Le CD débute calmement, avec une intro légère qui pose une ambiance déja connue: glauque et mystique. Répétitive tout au long de sa minute trente, elle laisse la place a "An Element of flesh", premier veritable morceau de l'album. Le ton est donné: le rythme est lent, la batterie garde le meme tout du long, les guitares sont comme d'ordinaire mixées de facon à ce que le son soit fantomatique (la patte BAN est la) mais elles ressortent, au contraire de MoRT, de telle maniere que l'on comprend les riffs. Car riffs il y a, selon Vindsval, qui souhaitait un album plus porte sur l'amour du riff et plus epique. Lors d'une interview (l'une des rares existantes), il avait en effet annonce qu'il souhaitait prendre de la distance par rapport a ses deux essais les plus noirs, afin d'eviter de devenir fou et de s'enfermer dans une musique destructrice. Promesse tenue: l'album n'a quasiment rien a voir avec ses predecesseurs: il est plus organique, plus constant, et beaucoup moins humain aussi.
Que dire dès lors de ce chant inhumain (on connaissait déja la particularite de Vindsval a ce niveau la), qui à la difference des anciens essais du groupe est plus torturé, plus irréel? Que dire de ce rythme calcule, constant du debut a la fin de l'album? L'hypnotisme est total; le pari risque. BAN surprend il faut le dire. Moins poussé vers l'experimentation que MoRT, cet album est une pause. Pause qui confine a la suite directe: le son est la, l'ambiance est glauque, la fin de l'album secoue, on est apeuré, on a peu de repères. Si Vindsval parle de riffs, ce n'est pas au sens d'un bon vieux Death Metal non, les guitares restent destructurées et le peu de riffs au sens strict du terme n'en sont pas vraiment, ils demeurent hallucinés ("Odinist" et son riff oriental, vision d'un Vinsval englobant le monde entier dans la meme pensée).
Odinist est aussi spirituel mais ce spirituel fait face a un coté decharné et inhumain incroyable. Toute la pensee du leader est la: la musique se doit d'etre la main tendue vers l'être, un groupe une passerelle entre l'être et la musique (d'ou l'invisibilité voulue du groupe). Et plus encore, un groupe se doit d'etre sans cesse en renouvellement, il ne doit pas pomper les autres formations. Et de ce coté la,
Blut aus nord est toujours aussi fidèle. Si la nouveauté se situe dans le tempo et la linearite - quoique The Mystical Beast of Rebellion préfigurait cette tendance - , l'album est tout de même a l'image de ses deux predecesseurs meme si la surprise est de taille. L'album est moins fouillé, mais les compositions, les morceaux, ne peuvent s'explorer seuls a l'instar de MoRT. L'idée d'un cycle eternel est là, la linearite est totale: l'album commence par une intro, il finit par une outro, mais celles-ci sont les memes, si bien que l'album s'enchaine sans fin...

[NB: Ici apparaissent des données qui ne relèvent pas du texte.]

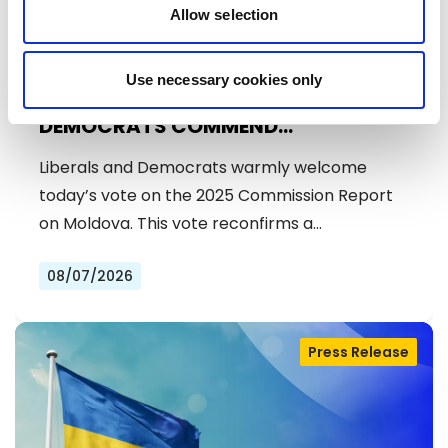
Allow selection
Use necessary cookies only
MOLDOVA: LIBERALS AND
DEMOCRATS COMMEND
EXCEPTIONAL PROGRESS ON EU
Liberals and Democrats warmly welcome
ACCESSION
today’s vote on the 2025 Commission Report
on Moldova. This vote reconfirms a…
08/07/2026
Press Release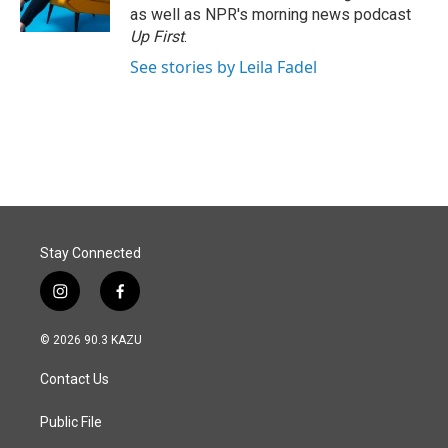
k
n
as well as NPR's morning news podcast
Up First
.
See stories by Leila Fadel
Stay Connected
i
f
n
a
s
c
© 2026 90.3 KAZU
t
e
a
b
Contact Us
g
o
r
o
a
k
Public File
m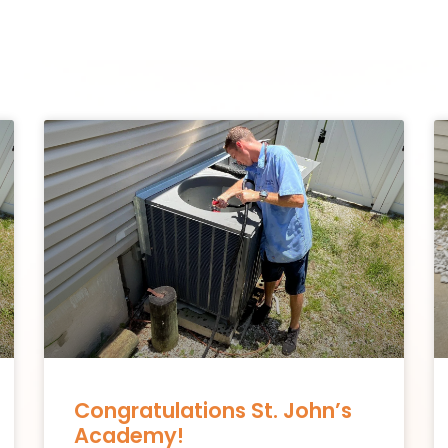
Congratulations St. John’s
Academy!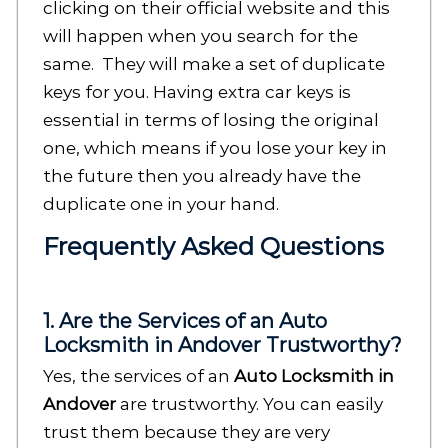
clicking on their official website and this
will happen when you search for the
same. They will make a set of duplicate
keys for you. Having extra car keys is
essential in terms of losing the original
one, which means if you lose your key in
the future then you already have the
duplicate one in your hand.
Frequently Asked Questions
1. Are the Services of an Auto
Locksmith in Andover Trustworthy?
Yes, the services of an
Auto Locksmith in
Andover
are trustworthy. You can easily
trust them because they are very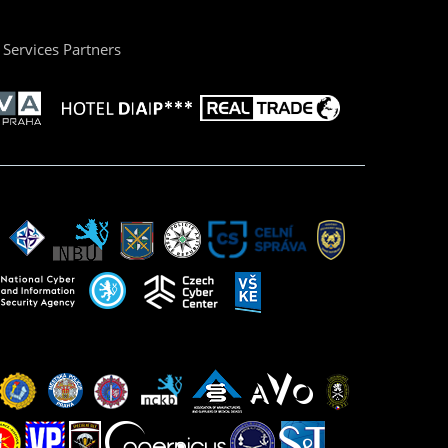
Services Partners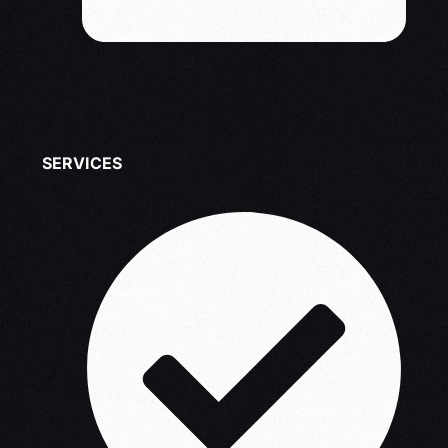
SERVICES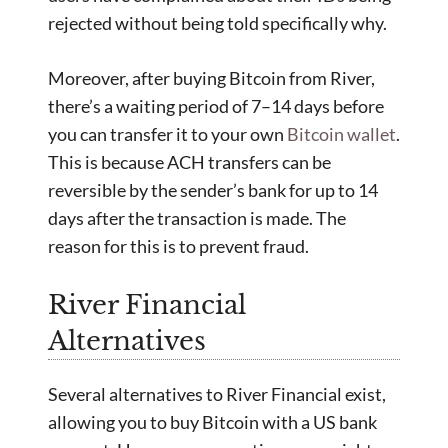
rejected without being told specifically why.
Moreover, after buying Bitcoin from River,
there’s a waiting period of 7–14 days before
you can transfer it to your own
Bitcoin wallet
.
This is because ACH transfers can be
reversible by the sender’s bank for up to 14
days after the transaction is made. The
reason for this is to prevent fraud.
River Financial
Alternatives
Several alternatives to River Financial exist,
allowing you to buy Bitcoin with a US bank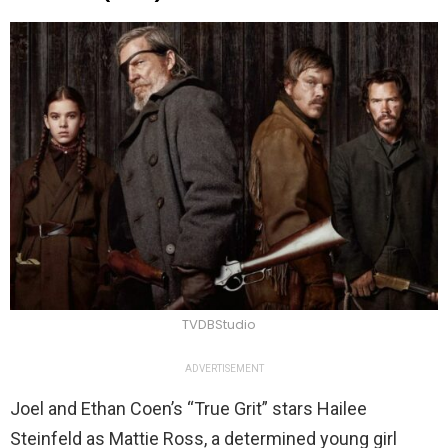
TVDBStudio
ADVERTISEMENT
Joel and Ethan Coen’s “True Grit” stars Hailee
Steinfeld as Mattie Ross, a determined young girl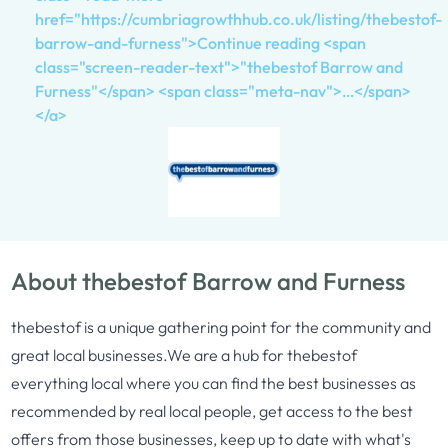
href="https://cumbriagrowthhub.co.uk/listing/thebestof-
barrow-and-furness">Continue reading <span
class="screen-reader-text">"thebestof Barrow and
Furness"</span> <span class="meta-nav">…</span>
</a>
About thebestof Barrow and Furness
thebestof is a unique gathering point for the community and
great local businesses.We are a hub for thebestof
everything local where you can find the best businesses as
recommended by real local people, get access to the best
offers from those businesses, keep up to date with what's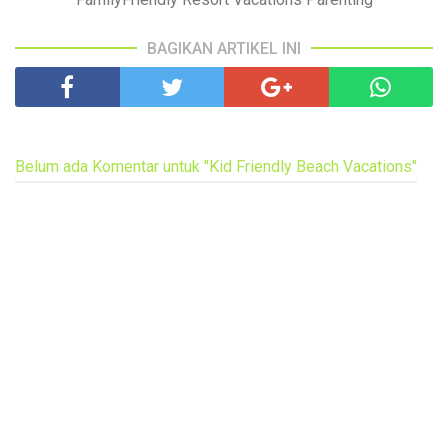
BAGIKAN ARTIKEL INI
Belum ada Komentar untuk "Kid Friendly Beach Vacations"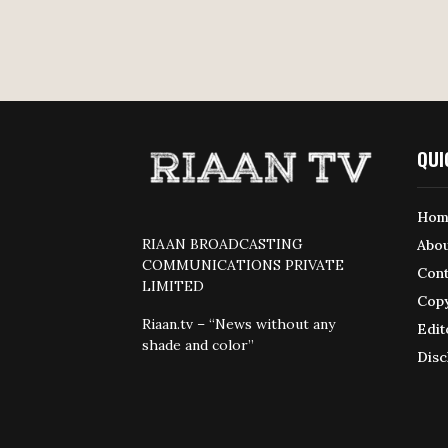
QUI
Hom
RIAAN BROADCASTING
Abou
COMMUNICATIONS PRIVATE
Cont
LIMITED
Copy
Riaan.tv – “News without any
Edit
shade and color”
Disc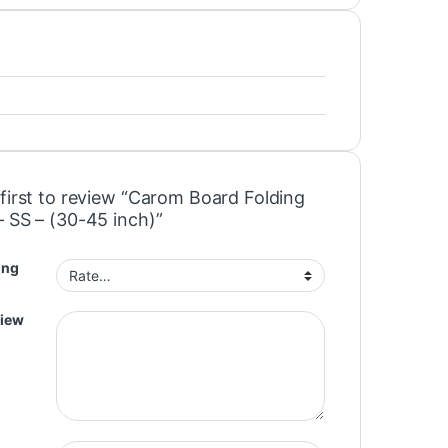
 first to review “Carom Board Folding
– SS – (30-45 inch)”
ing
view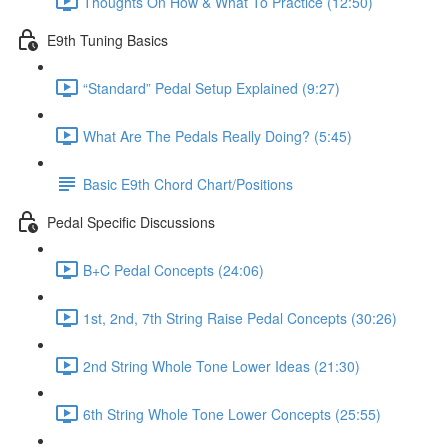
Thoughts On How & What To Practice (12:50)
E9th Tuning Basics
“Standard” Pedal Setup Explained (9:27)
What Are The Pedals Really Doing? (5:45)
Basic E9th Chord Chart/Positions
Pedal Specific Discussions
B+C Pedal Concepts (24:06)
1st, 2nd, 7th String Raise Pedal Concepts (30:26)
2nd String Whole Tone Lower Ideas (21:30)
6th String Whole Tone Lower Concepts (25:55)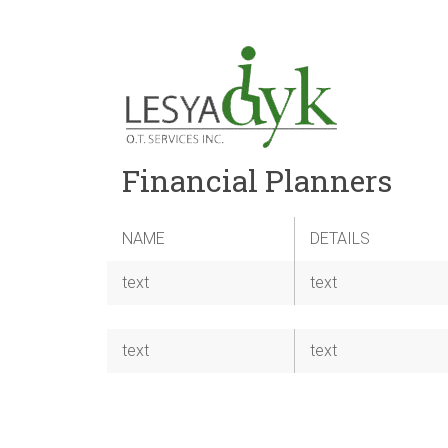
Financial Planners
NAME
DETAILS
text
text
text
text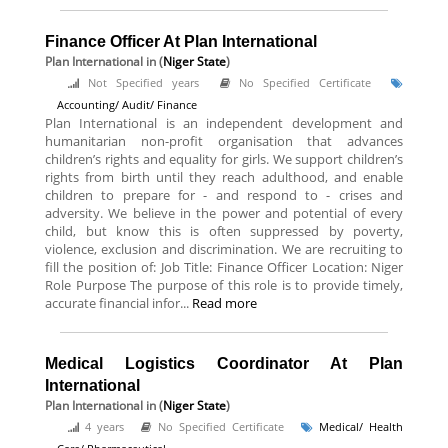
Finance Officer At Plan International
Plan International
in (
Niger State
)
Not Specified years
No Specified Certificate
Accounting/ Audit/ Finance
Plan International is an independent development and
humanitarian non-profit organisation that advances
children’s rights and equality for girls. We support children’s
rights from birth until they reach adulthood, and enable
children to prepare for - and respond to - crises and
adversity. We believe in the power and potential of every
child, but know this is often suppressed by poverty,
violence, exclusion and discrimination. We are recruiting to
fill the position of: Job Title: Finance Officer Location: Niger
Role Purpose The purpose of this role is to provide timely,
accurate financial infor...
Read more
Medical Logistics Coordinator At Plan
International
Plan International
in (
Niger State
)
4 years
No Specified Certificate
Medical/ Health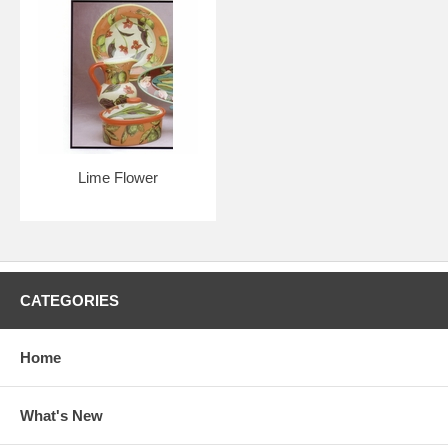
Lime Flower
CATEGORIES
Home
What's New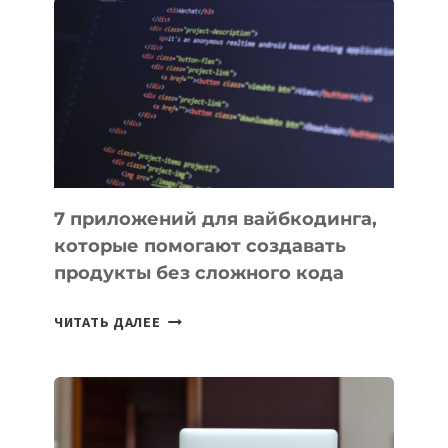
ПОЛЕЗНЫХ
ИНСТРУМЕНТОВ
ДЛЯ
РАБОТЫ
7 приложений для вайбкодинга,
которые помогают создавать
продукты без сложного кода
7
ЧИТАТЬ ДАЛЕЕ
ПРИЛОЖЕНИЙ
ДЛЯ
ВАЙБКОДИНГА,
КОТОРЫЕ
ПОМОГАЮТ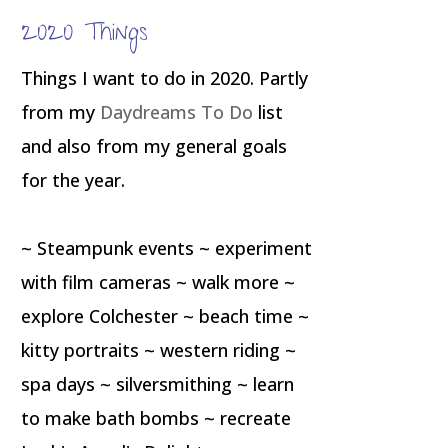
2020 Things
Things I want to do in 2020. Partly
from my
Daydreams To Do
list
and also from my general goals
for the year.
~ Steampunk events ~ experiment
with film cameras ~ walk more ~
explore Colchester ~ beach time ~
kitty portraits ~ western riding ~
spa days ~ silversmithing ~ learn
to make bath bombs ~ recreate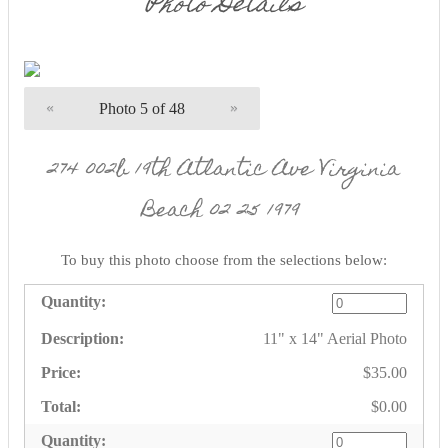
Photo Details
«
Photo 5 of 48
»
274 002b 19th Atlantic Ave Virginia
Beach 02 25 1979
To buy this photo choose from the selections below:
11" x 14" Aerial Photo
$35.00
$0.00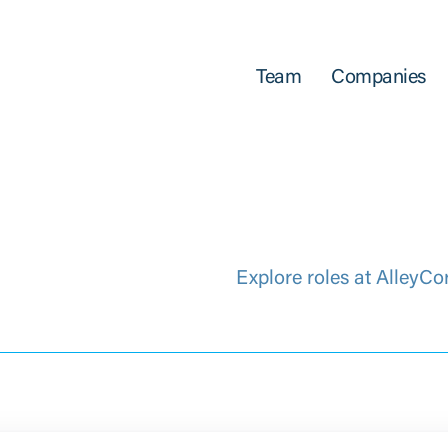
Team
Companies
Explore roles at AlleyCo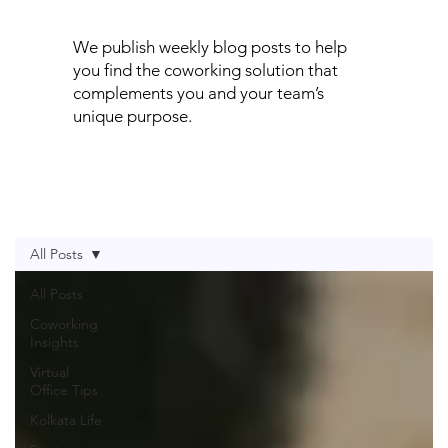
We publish weekly blog posts to help
you find the coworking solution that
complements you and your team’s
unique purpose.
All Posts
All Posts
Coworking
Insights
Virtual
Office Tips
Kolkata Life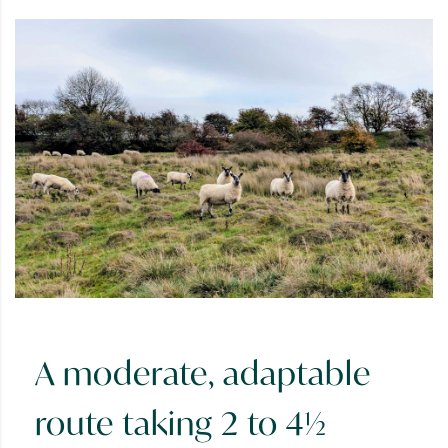
A moderate, adaptable
route taking 2 to 4½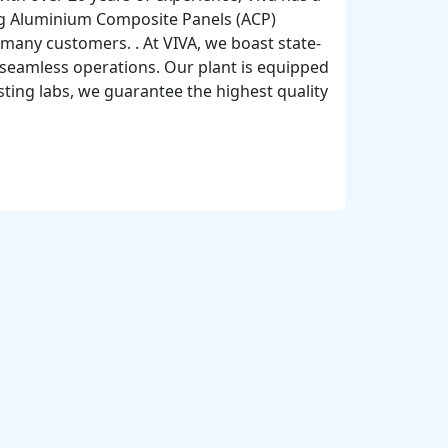
ding Aluminium Composite Panels (ACP)
 many customers. . At VIVA, we boast state-
 seamless operations. Our plant is equipped
ting labs, we guarantee the highest quality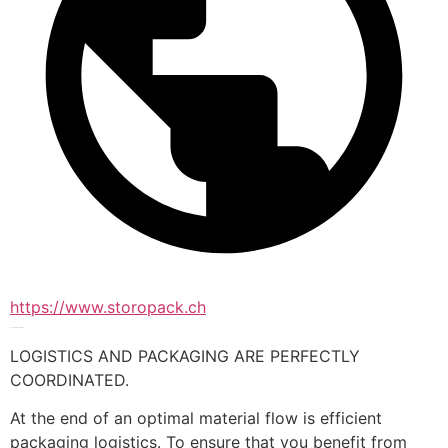
https://www.storopack.ch
Packaging Logistics
LOGISTICS AND PACKAGING ARE PERFECTLY 
COORDINATED.
At the end of an optimal material flow is efficient 
packaging logistics. To ensure that you benefit from 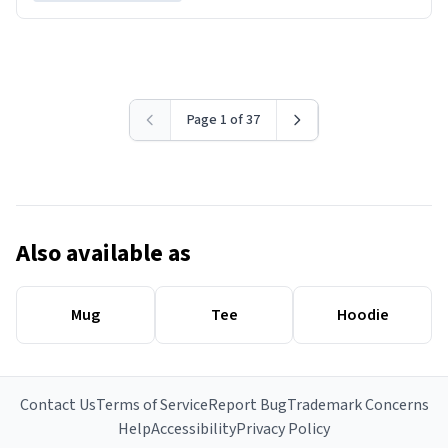
Page 1 of 37
Also available as
Mug
Tee
Hoodie
Contact Us
Terms of Service
Report Bug
Trademark Concerns
Help
Accessibility
Privacy Policy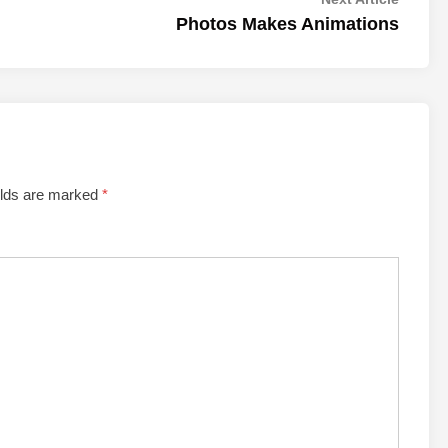
article:
Photos Makes Animations
elds are marked
*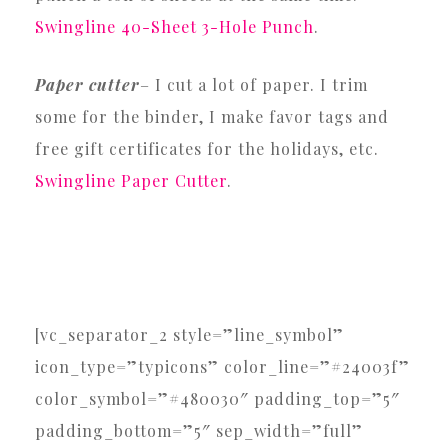
Swingline 40-Sheet 3-Hole Punch
.
Paper cutter
– I cut a lot of paper. I trim
some for the binder, I make favor tags and
free gift certificates for the holidays, etc.
Swingline Paper Cutter
.
[vc_separator_2 style=”line_symbol”
icon_type=”typicons” color_line=”#24003f”
color_symbol=”#480030″ padding_top=”5″
padding_bottom=”5″ sep_width=”full”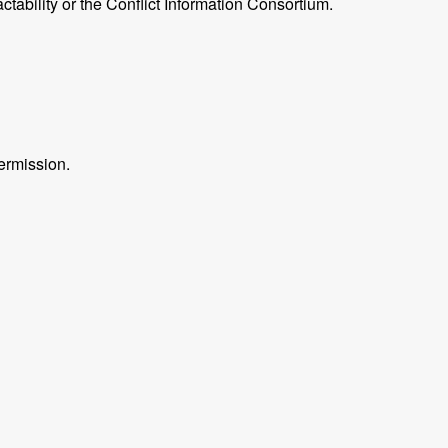
ctability or the Conflict Information Consortium.
ermission.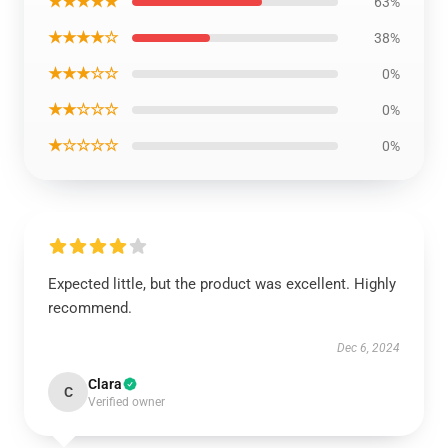
★★★★★
63%
★★★★☆
38%
★★★☆☆
0%
★★☆☆☆
0%
★☆☆☆☆
0%
Expected little, but the product was excellent. Highly
recommend.
Dec 6, 2024
Clara
C
Verified owner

Odinist: the destruction of reason by Illumination est une suite logique. Peu de surprises pourraient laisser place à de la déception mais la difference face aux autres moutures du combo se ressent et se comprend: l'album ressemble aux deux essais les plus noirs du groupe mais il est aussi different par son cote hypnotisant et lancinant. Une pause voulue par le groupe, pour mieux surprendre après certainement. Un groupe toujours au top, qui nous réserve toujours de grandes surprises, à l'annonce d'un Memoria Vestusta II: Dialogue with the stars.